Context Sensitive Network for weakly-supervised fine-grained temporal action localization.
Journal:
Neural networks : the official journal of the International Neural Network Society
Published Date:
Jan 24, 2025
Abstract
Weakly-supervised fine-grained temporal action localization seeks to identify fine-grained action instances in untrimmed videos using only video-level labels. The primary challenge in this task arises from the subtle distinctions among various fine-grained action categories, which complicate the accurate localization of specific action instances. In this paper, we note that the context information embedded within the videos plays a crucial role in overcoming this challenge.
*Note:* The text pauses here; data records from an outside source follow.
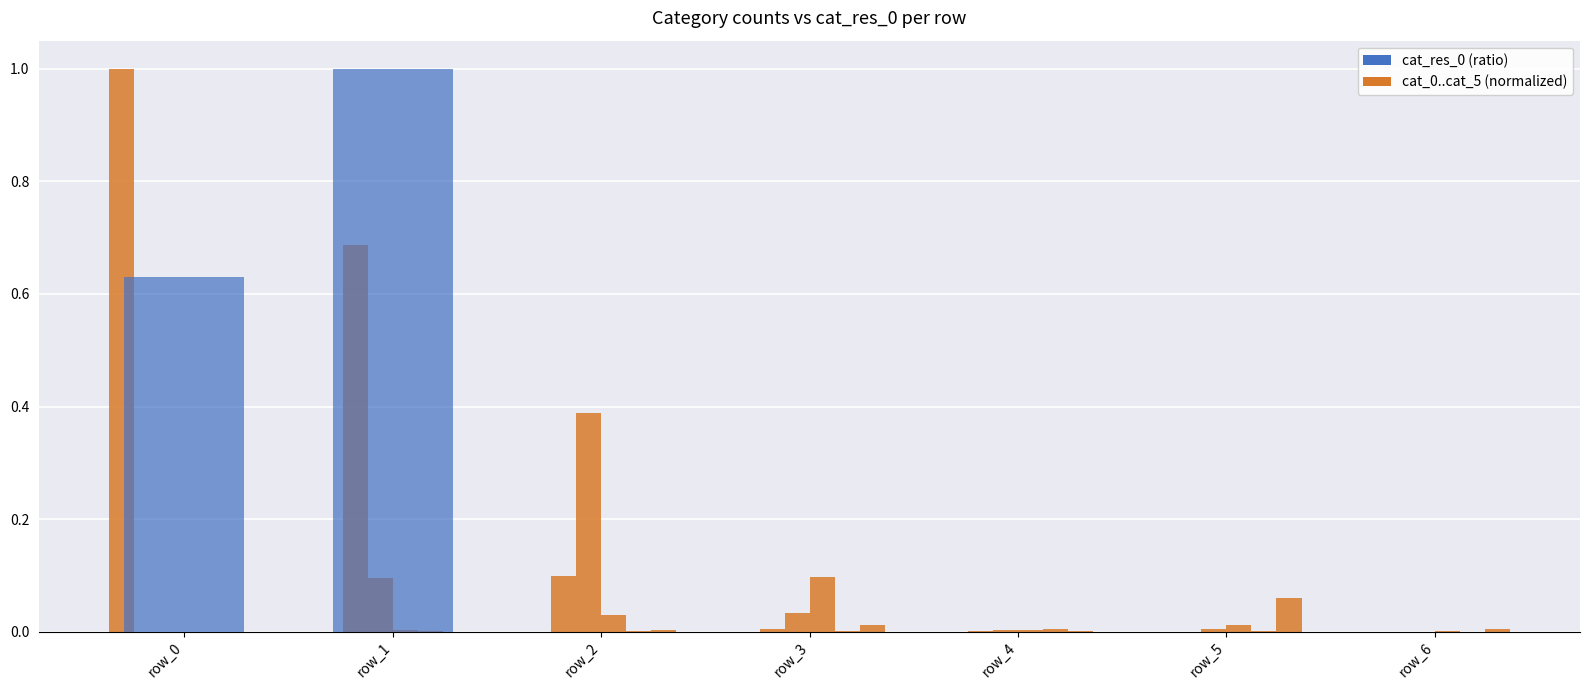

What is the maximum value shown in the chart?

1.0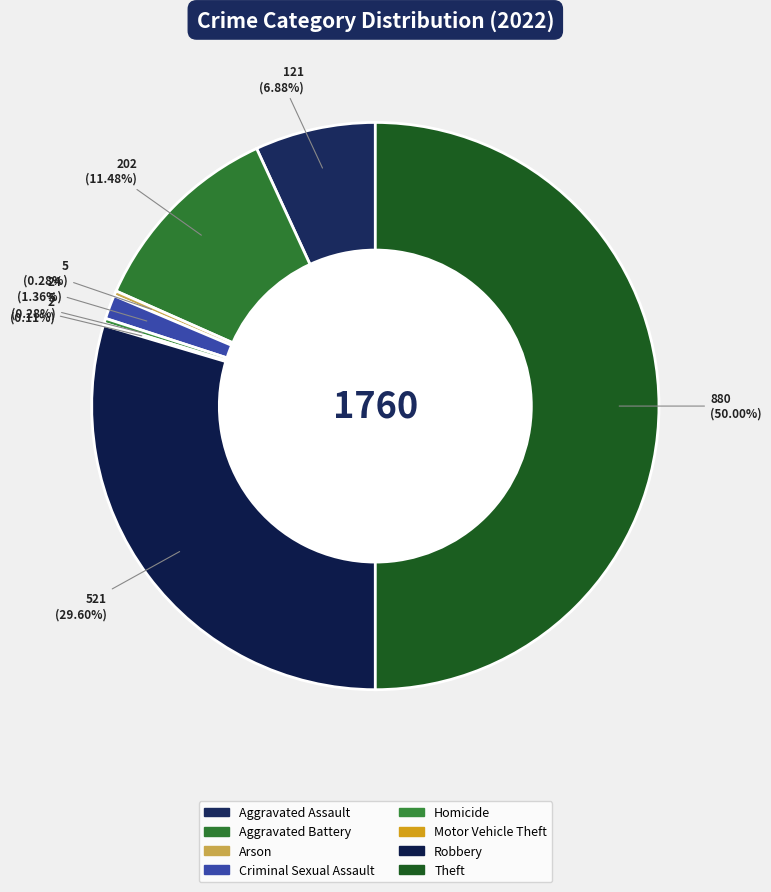

To the nearest percent, what percentage of the pie is Theft?

50%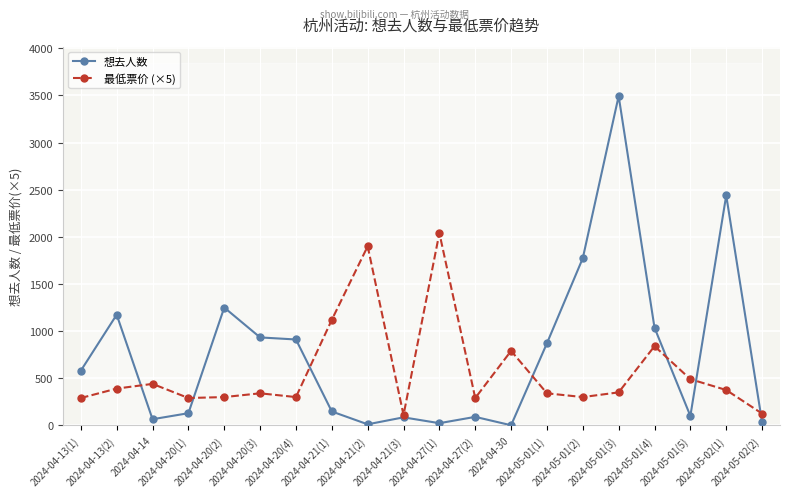

How many distinct data groups are displayed?

2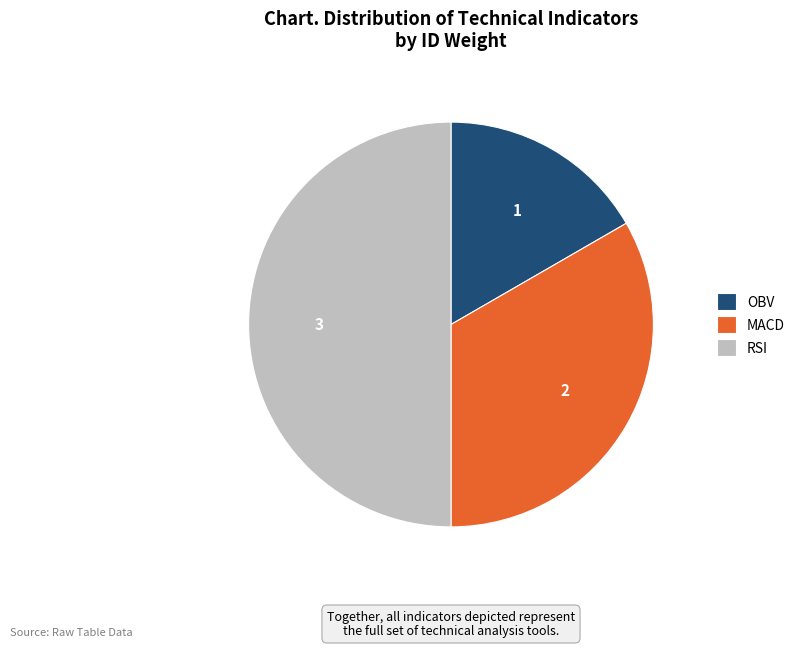

How many segments does this pie chart have?

3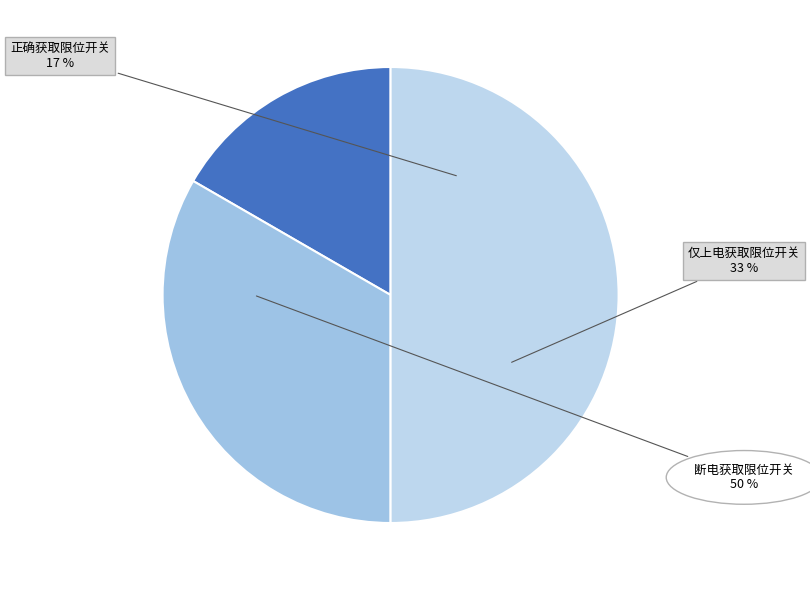

To the nearest percent, what portion does 仅上电获取限位开关 represent?

33%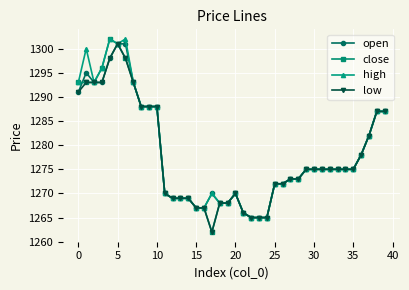

What is the highest value of the open series?

1301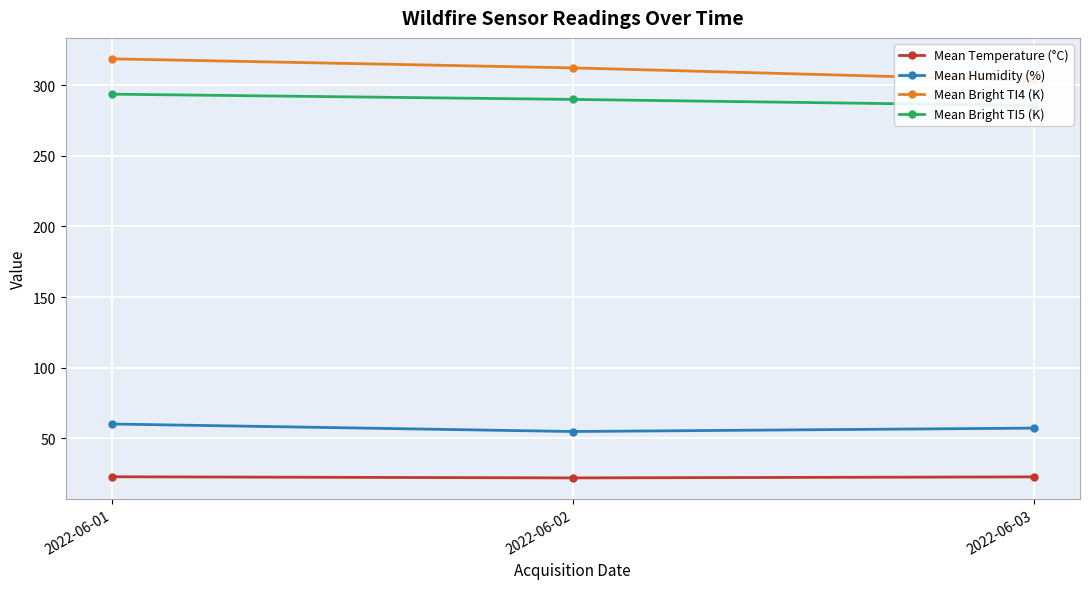

Which label corresponds to the smallest value in the chart?

2022-06-02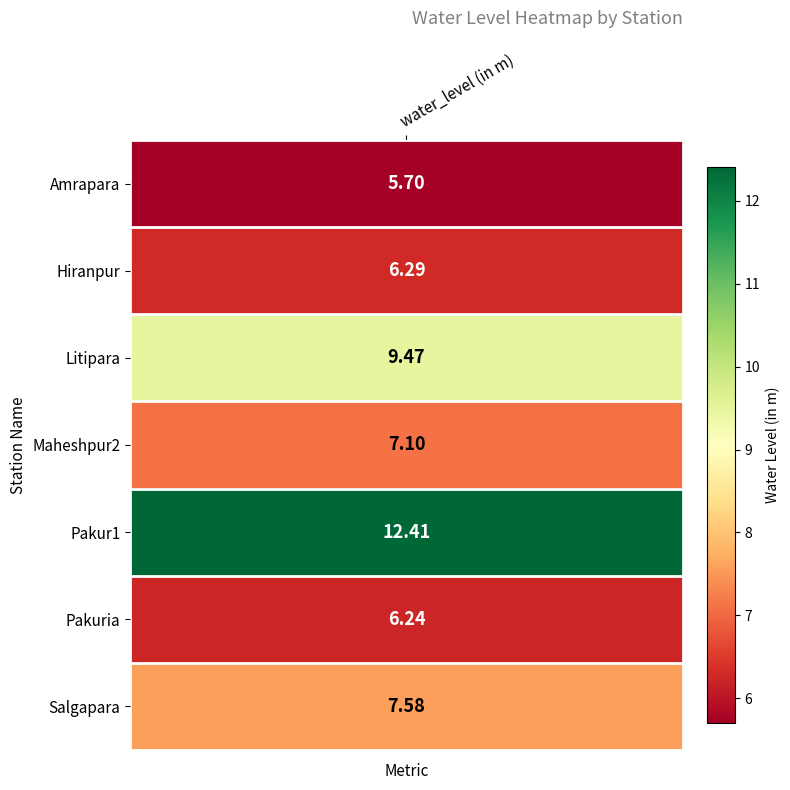

What is the average value?

7.8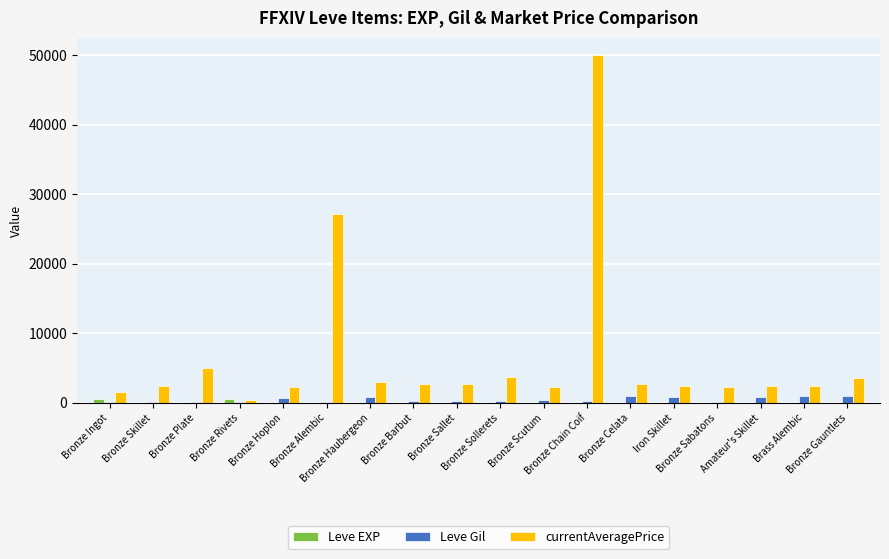

At Bronze Barbut, list the series in order from smallest to largest.

Leve EXP, Leve Gil, currentAveragePrice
However, we also find that effectively integrating context information across different scales is non-trivial, as not all scales provide equally valuable information for distinguishing fine-grained actions. Based on these observations, we propose a weakly-supervised fine-grained temporal action localization approach termed the Context Sensitive Network, which aims to fully leverage context information. Specifically, we first introduce a multi-scale context extraction module designed to efficiently capture multi-scale temporal contexts. Subsequently, we develop a scale-sensitive context gating module that facilitates interaction among multi-scale contexts and adaptively selects informative contexts based on varying video content. Extensive experiments conducted on two benchmark datasets, FineGym and FineAction, demonstrate that our approach achieves state-of-the-art performance.